The Pocket Wife by Susan Crawford. For those keeping track, this is post-Gone Girl and was published the same year as The Girl on the Train. It reminded me more of the latter, but it's similar to both in the fact that it's a book about miserable people, living miserable lives and the moral of the story seems to be don't get married.
Dana lives in a quiet New Jersey suburb not far from Manhattan, is at a loss now that her son is off to college and the cracks in her marriage to her lawyer husband, Peter are starting to show. Complicating matters is Dana's bipolar disorder, and the brutal murder of her neighbor and friend, Celia. Dana was the last person to see Celia alive, they were both drunk, they argued and....that's it. Dana has blacked out. Between the alcohol and being in a manic phase she's not sure what's reality and what are just thoughts bumping around in her head.
This is another thriller that employs the Look At Me I'm A Serious Writer method of writing. There's a lot of musing and rambling words strung together and yada yada yada. It mostly works given Dana's mental state, but thank Jeebus that this book isn't only told from her point of view. I found myself much more interested when Detective Jack Moss was the one at the narration wheel.
This is OK. I pretty much had it figured all out by the 75% mark and it wraps up tidy. It's not the sort of book I will scream from the rooftops about, but if you loved The Girl on the Train and want another book in that vein? Yeah, this one. For me it was a pleasant way to pass the time but I wasn't enthusiastic about it.
Final Grade = C
Her Forbidden Gunslinger by Harper St. George is a short (around 60 pages) western that was an impulse download. I wanted a quick, one-sitting read for my lunch break at work, went diving into the Kindle TBR and pulled this out. This was OK, a pleasant way to kill an hour, but ultimately rather forgettable.
Sophie Buchanan's uncle wants to marry her to one of his loathsome cronies. She is going to run away and, being skilled in billiards, decides to hustle the few funds she has to a bigger payday. However the bloke she's playing doesn't take kindly losing to a woman and she finds herself getting pulled out of the fire by Gray, a half-Comanche gunman who works for her uncle. Naturally these two have had the hots for each other, but haven't acted on them because - well white woman, Comanche man, he works for her uncle yada yada yada. With her wedding day looming closer, can Gray find a way to rescue Sophie?

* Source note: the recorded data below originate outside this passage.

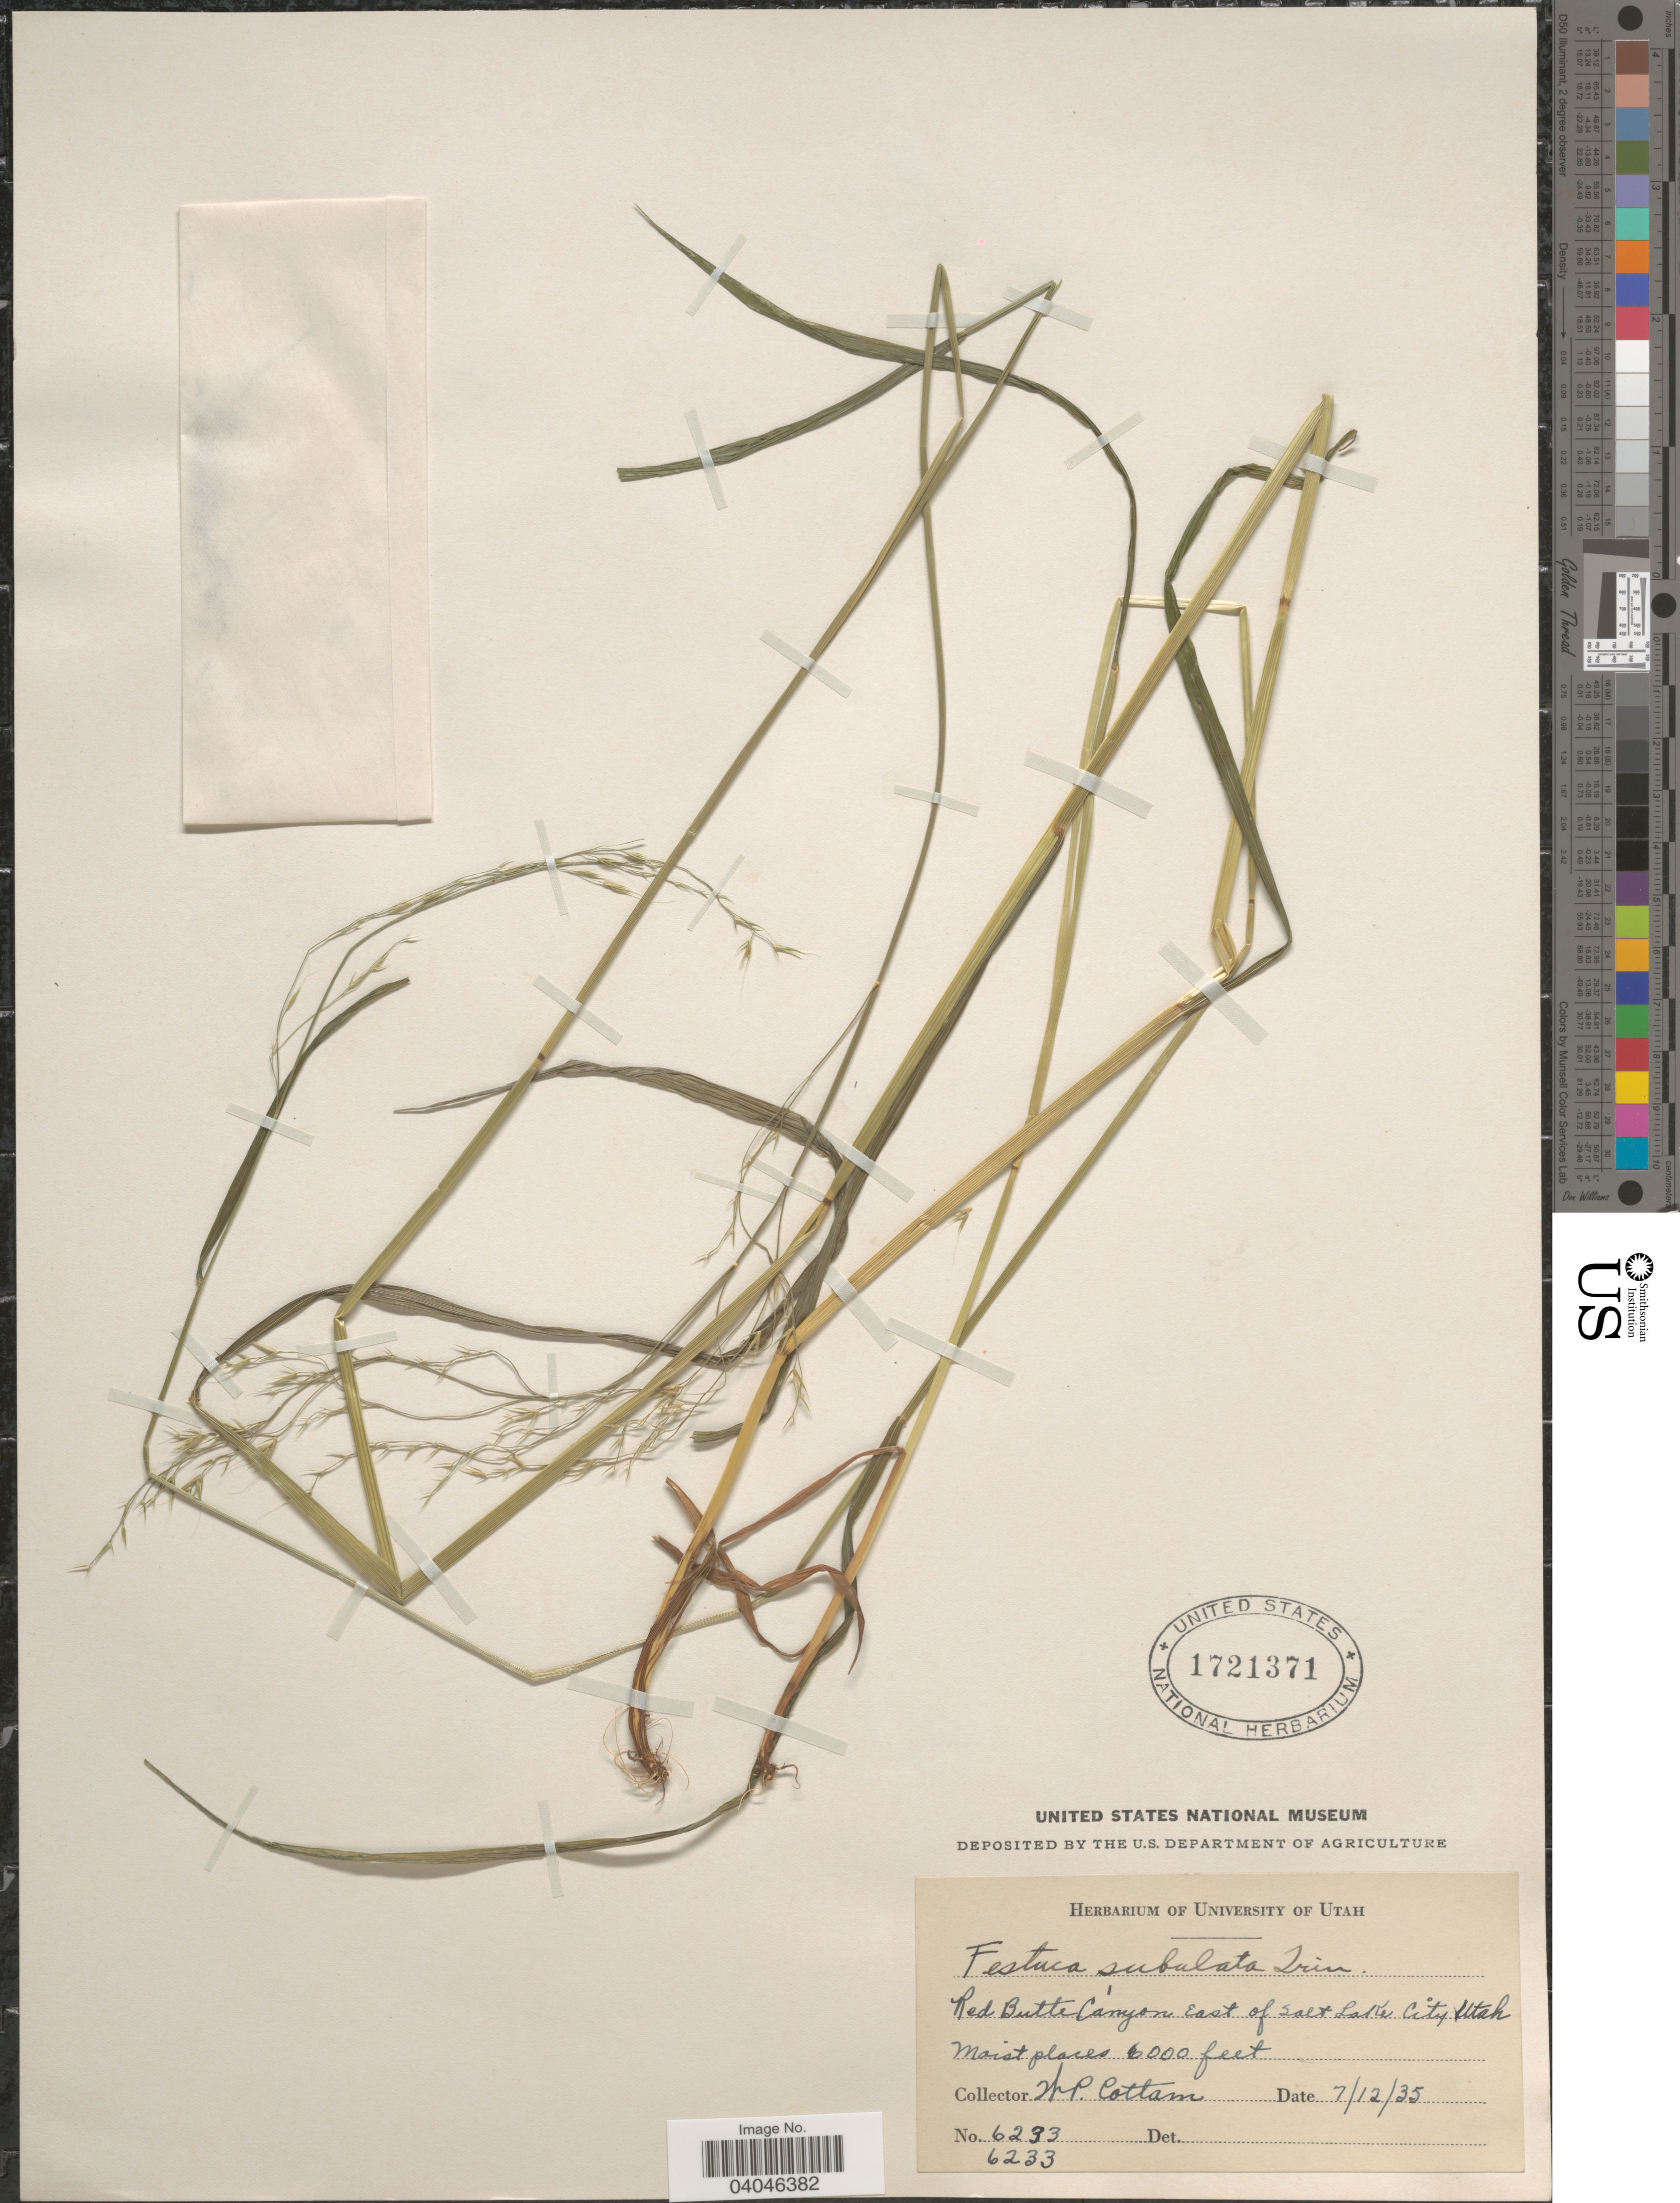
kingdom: Plantae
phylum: Tracheophyta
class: Liliopsida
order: Poales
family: Poaceae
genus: Festuca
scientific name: Festuca subulata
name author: Trin.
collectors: W. Cottam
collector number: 6233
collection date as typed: Transcribed d/m/y: 12/7/35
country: United States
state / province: Utah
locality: Red Butte Canyon. East of Salt Lake City.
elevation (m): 1829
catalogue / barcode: US 1721371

This was an OK read, but suffers from the short word count. Even making it a longer novella (150 pages) would have gone a long way to fleshing out this story. This did the job of entertaining me on my lunch break, but it's not something I would say you have to drop your life in order to read. Since the publication of this short St. George has gone on to write full length Harlequin Historicals (which I have in my TBR - because of course I do). I liked the writing here, which means I'm now looking forward to bumping up those longer books in my reading queue.